O regresso dos Países Baixos ao Festival Eurovisão 2027 através da Omroep MAX poderá ser inviabilizado com os cortes anunciados pelo Governo neerlandês.
Jan Slagter, diretor da Omroep MAX, revelou, recentemente, estar disponível para discutir com a NPO (Nederlandse Publieke Omroep) uma eventual participação neerlandesa no certame, colocando um fim ao boicote neerlandês ao concurso internacional. No entanto, o diretor da estação frisou que a mesma não tem capacidade para suportar os custos da Eurovisão com recursos próprios, defendendo que a NPO deverá assumir uma parte significativa das despesas.
Ao contrário da AVROTROS, uma das maiores associações de radiodifusão dos Países Baixos, com um orçamento anual estimado em cerca de 118,4 milhões de euros, a Omroep MAX dispõe de um orçamento bastante mais reduzido, na ordem dos 47 milhões de euros. Segundo Jan Slagter, seria inaceitável cortar em produções próprias para financiar a participação no concurso, pelo que defende a utilização de um fundo centralizado da NPO para cobrir os custos relacionados com o artista e a produção da atuação.
A questão surge numa altura particularmente delicada para a radiodifusão pública neerlandesa. A NPO enfrenta um plano de cortes que prevê uma redução anual de 156 milhões de euros a partir de 2027, estando já a implementar medidas de contenção que incluem o encerramento de canais, redução de programação e cortes de pessoal. Paralelamente, o Governo neerlandês prepara uma profunda reforma do sistema público de radiodifusão, que prevê a fusão das atuais associações de radiodifusão em apenas quatro grandes entidades.
Numa nota oficial, a NPO alertou que os cortes poderão entrar em vigor antes dos benefícios financeiros da reforma serem sentidos, criando pressão adicional sobre as suas contas nos próximos anos.
De realçar que, até 2025, a participação neerlandesa no Festivala Eurovisão era financiada em conjunto pela AVROTROS e pela NPO: a AVROTROS suportava os custos da seleção do artista, da delegação e de parte da participação, a NPO assumia centralmente a restante parcela da taxa exigida pela União Europeia de Radiodifusão (EBU/UER). Contudo, em 2026, a AVROTROS anunciou o boicote ao certame devido à presença de Israel, com o evento a ser transmitido no país com a NOS e a NTR a assegurarem os direitos de transmissão.

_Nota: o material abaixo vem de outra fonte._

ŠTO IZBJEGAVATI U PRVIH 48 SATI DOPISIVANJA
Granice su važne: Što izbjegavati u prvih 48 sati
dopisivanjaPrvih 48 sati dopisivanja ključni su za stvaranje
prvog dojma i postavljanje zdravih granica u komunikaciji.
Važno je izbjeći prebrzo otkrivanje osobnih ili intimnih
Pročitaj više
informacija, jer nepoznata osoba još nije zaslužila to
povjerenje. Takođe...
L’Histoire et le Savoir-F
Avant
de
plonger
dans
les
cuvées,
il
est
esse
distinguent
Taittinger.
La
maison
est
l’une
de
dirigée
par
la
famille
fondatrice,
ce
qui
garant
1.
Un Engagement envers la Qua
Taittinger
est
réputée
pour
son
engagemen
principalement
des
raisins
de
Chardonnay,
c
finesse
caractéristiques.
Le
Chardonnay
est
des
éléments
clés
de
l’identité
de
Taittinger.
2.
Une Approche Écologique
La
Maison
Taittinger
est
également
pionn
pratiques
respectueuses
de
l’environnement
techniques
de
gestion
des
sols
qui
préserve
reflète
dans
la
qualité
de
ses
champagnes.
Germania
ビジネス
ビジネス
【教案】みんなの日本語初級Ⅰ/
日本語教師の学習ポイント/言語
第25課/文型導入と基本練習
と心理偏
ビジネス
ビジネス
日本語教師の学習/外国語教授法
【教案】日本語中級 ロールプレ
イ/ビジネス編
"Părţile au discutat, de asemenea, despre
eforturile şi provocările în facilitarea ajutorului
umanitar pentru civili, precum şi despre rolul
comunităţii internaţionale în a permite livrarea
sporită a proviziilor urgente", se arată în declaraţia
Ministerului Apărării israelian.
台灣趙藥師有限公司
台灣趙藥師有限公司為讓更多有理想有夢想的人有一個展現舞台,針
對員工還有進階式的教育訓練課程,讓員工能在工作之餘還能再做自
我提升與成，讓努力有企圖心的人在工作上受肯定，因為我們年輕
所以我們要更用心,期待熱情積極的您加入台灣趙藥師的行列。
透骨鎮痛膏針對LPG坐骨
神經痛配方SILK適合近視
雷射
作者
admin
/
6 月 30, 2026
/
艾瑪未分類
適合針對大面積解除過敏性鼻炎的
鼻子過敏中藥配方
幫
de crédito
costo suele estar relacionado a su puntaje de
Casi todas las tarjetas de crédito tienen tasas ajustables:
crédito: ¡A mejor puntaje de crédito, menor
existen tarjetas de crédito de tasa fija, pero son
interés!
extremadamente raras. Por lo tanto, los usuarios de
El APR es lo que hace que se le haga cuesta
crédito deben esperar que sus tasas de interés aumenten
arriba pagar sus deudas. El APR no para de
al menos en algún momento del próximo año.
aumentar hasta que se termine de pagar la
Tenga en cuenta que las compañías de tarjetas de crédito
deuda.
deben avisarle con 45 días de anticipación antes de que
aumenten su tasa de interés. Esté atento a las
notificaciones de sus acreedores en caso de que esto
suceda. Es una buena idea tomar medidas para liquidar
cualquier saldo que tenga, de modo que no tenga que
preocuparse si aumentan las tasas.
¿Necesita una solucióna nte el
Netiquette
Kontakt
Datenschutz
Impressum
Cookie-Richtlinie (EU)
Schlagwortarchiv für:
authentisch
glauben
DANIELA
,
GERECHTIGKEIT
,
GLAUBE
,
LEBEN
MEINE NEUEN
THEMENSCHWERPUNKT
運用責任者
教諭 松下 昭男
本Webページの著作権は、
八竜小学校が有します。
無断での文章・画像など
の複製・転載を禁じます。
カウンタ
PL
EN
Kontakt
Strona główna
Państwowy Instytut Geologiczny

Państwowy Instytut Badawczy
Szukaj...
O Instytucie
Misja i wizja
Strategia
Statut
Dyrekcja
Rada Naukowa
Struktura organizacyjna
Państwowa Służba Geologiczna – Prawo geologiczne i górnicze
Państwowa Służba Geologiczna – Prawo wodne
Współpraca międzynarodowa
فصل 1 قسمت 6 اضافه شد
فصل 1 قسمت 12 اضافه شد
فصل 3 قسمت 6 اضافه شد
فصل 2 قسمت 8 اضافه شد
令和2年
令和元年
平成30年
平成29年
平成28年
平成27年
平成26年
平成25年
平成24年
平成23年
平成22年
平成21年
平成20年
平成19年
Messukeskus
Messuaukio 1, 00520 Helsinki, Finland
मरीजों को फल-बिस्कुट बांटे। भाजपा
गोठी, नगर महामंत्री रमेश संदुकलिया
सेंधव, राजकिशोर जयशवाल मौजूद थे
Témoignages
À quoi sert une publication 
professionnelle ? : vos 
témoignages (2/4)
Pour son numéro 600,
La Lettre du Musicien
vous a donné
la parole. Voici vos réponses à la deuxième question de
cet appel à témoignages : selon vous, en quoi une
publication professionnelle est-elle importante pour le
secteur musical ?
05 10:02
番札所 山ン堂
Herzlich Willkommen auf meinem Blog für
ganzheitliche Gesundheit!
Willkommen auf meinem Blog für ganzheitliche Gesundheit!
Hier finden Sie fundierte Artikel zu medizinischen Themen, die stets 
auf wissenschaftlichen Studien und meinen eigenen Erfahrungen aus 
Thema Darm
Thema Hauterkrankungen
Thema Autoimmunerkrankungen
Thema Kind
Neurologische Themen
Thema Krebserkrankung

Estreante em 1956, os Países Baixos contam com 65 participações no Festival Eurovisão e com 5 vitórias no curriculum: 1957, 1959, 1969, 1975 e 2019. Depois da polémica desclassificação de JOOST e "Europapa" em Malmö, o país foi representado por Claude e "C'est la vie" no Festival Eurovisão 2025: após o 3.º lugar na semifinal, a candidatura ficou em 12.º na Grande Final com 175 pontos, fruto do 5.º lugar no júri (133) e o 15.º no público (42), recebendo 8 pontos de Portugal (3 do público e 5 do júri). Em 2026, os Países Baixos não estiveram a concurso no Festival Eurovisão em protesto para com a participação de Israel.